Читать книгу Мелкий принц - Борис Лейбов - Страница 4
Мелкий принц
Повесть
III
Международный молодежный центр города Грасс
ОглавлениеВ полдень в воскресенье, когда ударил колокол собора Богоматери и еще после, минуту-другую, пока не угомонились переполошенные птицы, я поискал в себе смелость и, не отыскав ее, все же шагнул навстречу женщине с ценой. Она стояла на углу переулка и площади и не курила. Оглушенные голуби, подавившие все прочие городские звуки крыльеплесканием, были мне поддержкой. Они защищали громким шорохом мой сокровенный вопрос от прохожих ушей. Впервые я заговаривал с женщиной о любви открыто, без кокетства, намеков и двусмысленности.
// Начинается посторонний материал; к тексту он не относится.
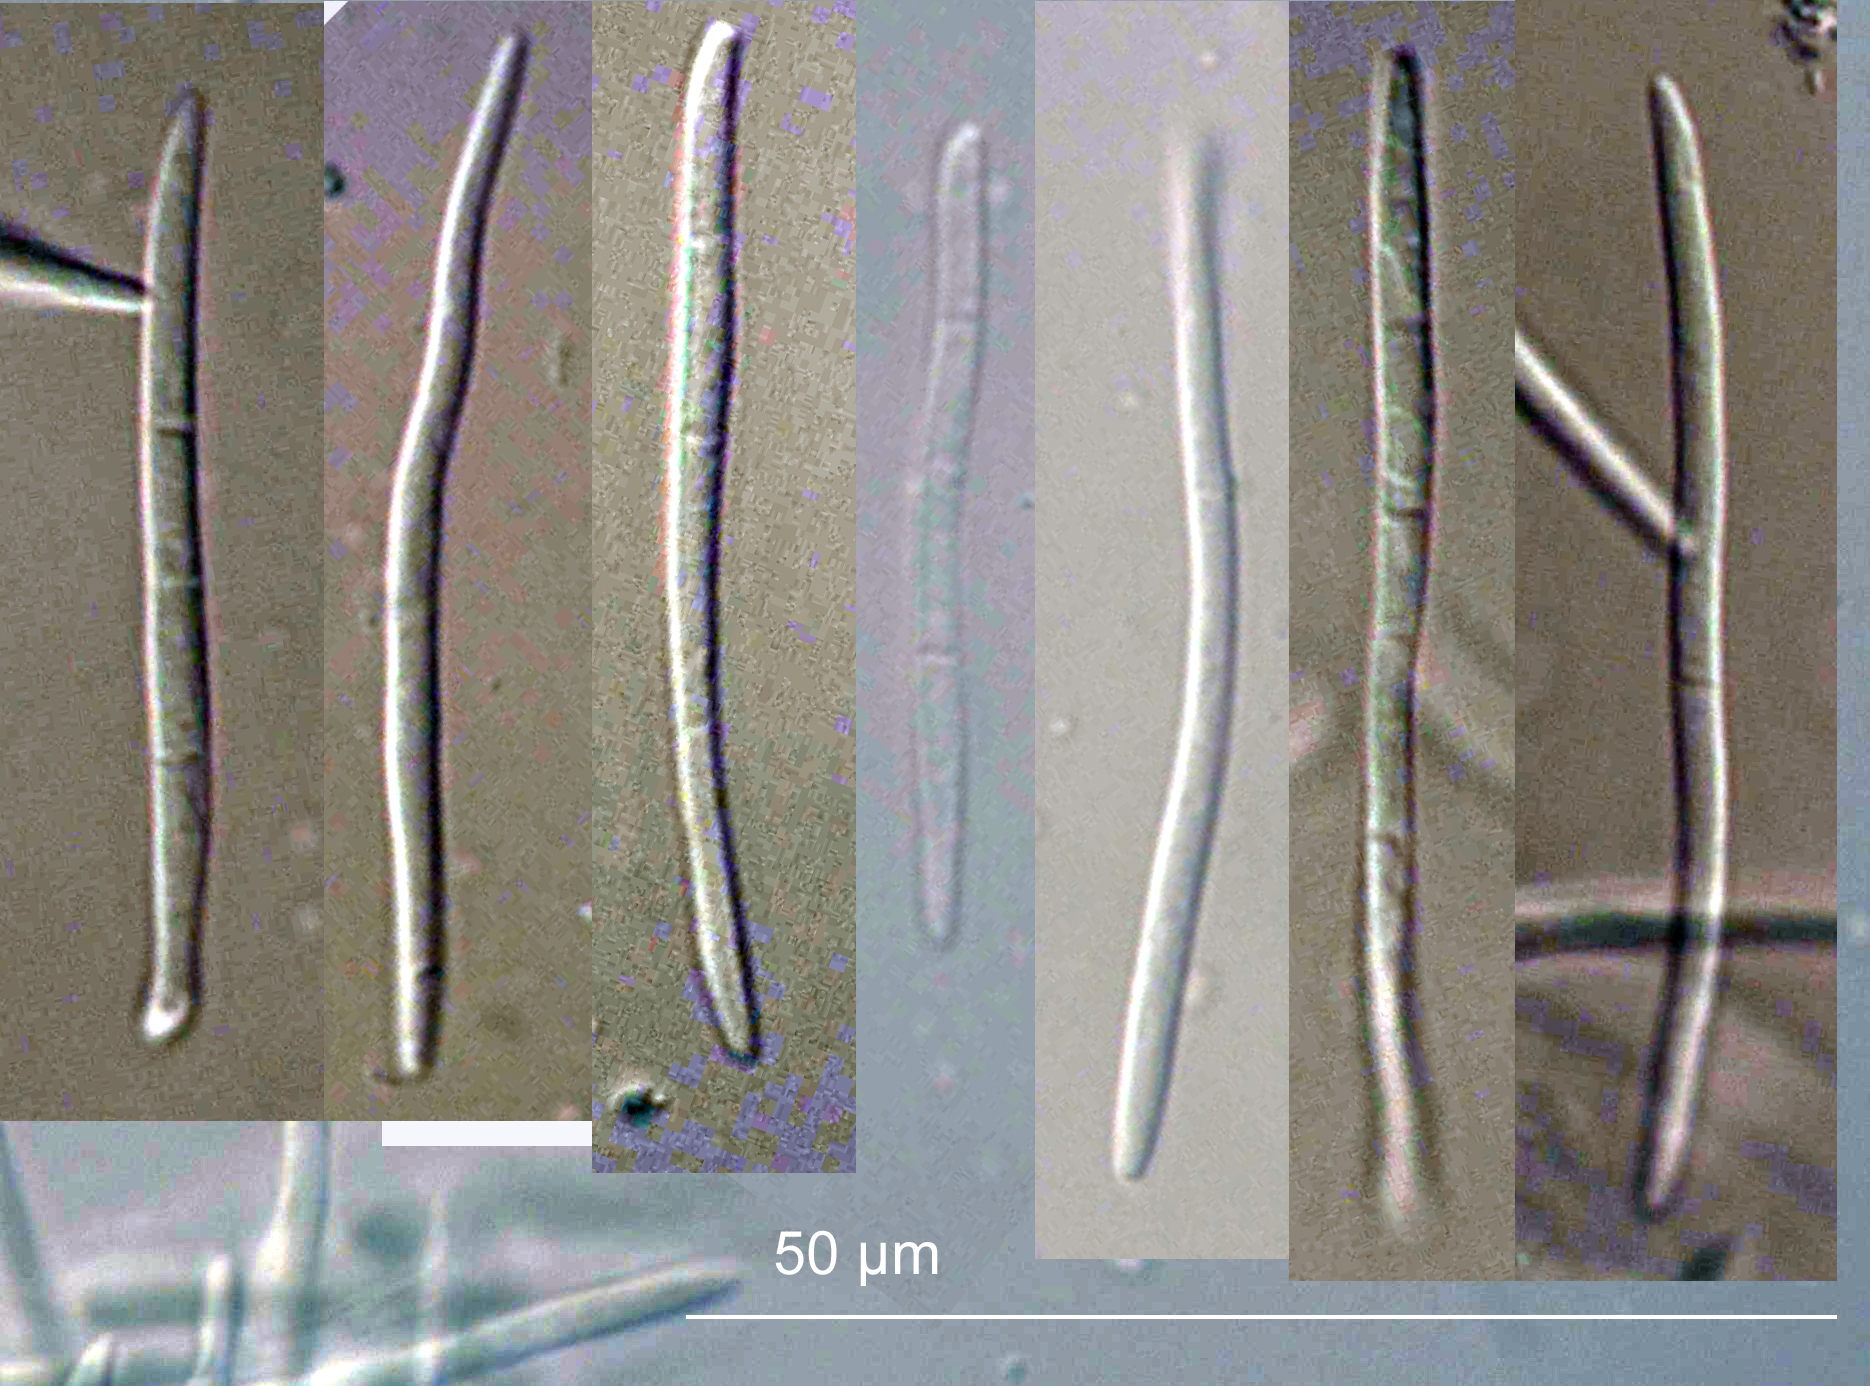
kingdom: Fungi
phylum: Ascomycota
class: Dothideomycetes
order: Mycosphaerellales
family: Mycosphaerellaceae
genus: Septoria
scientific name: Septoria apiicola
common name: Celery late blight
– Сколько? – спросил я по-французски.
Я изучал ее, сидя на скамье на противоположной стороне Плас Массена, перед тем как встать и подойти к ней. Мне нужно было знать наверняка, что она та, за кого я ее принимаю. А то ведь спросишь: «Сколько?» у бесплатной женщины, – ну вдруг зазевалась и стоит просто так в короткой юбке зеленой кожи, в колготках, порванных на коленях. Нет! Эта верно проститутка. Вне сомнений. Колени розоваты, ими явно поутру натирали пол. Это ей еще повезло, что Франция не признает ковров (по крайней мере я их в домах не встречал), ни настенных, никаких. А то стёсы были бы кровавыми. Зато сразу было бы ясно – проститутка. И не гадал бы две сигареты кряду, она или не она, на трехлепестковой фиалке, всматриваясь и щурясь через площадь с двумя фонтанами.
– Сколько?
У нее добродушное лицо. Курносое и безыдейное. Мысль не блуждает где-то там еще. Она здесь даже не селилась.
– Сто франков, – у нее приятный голос, грудной, мягкий, не пропитый, не прокуренный.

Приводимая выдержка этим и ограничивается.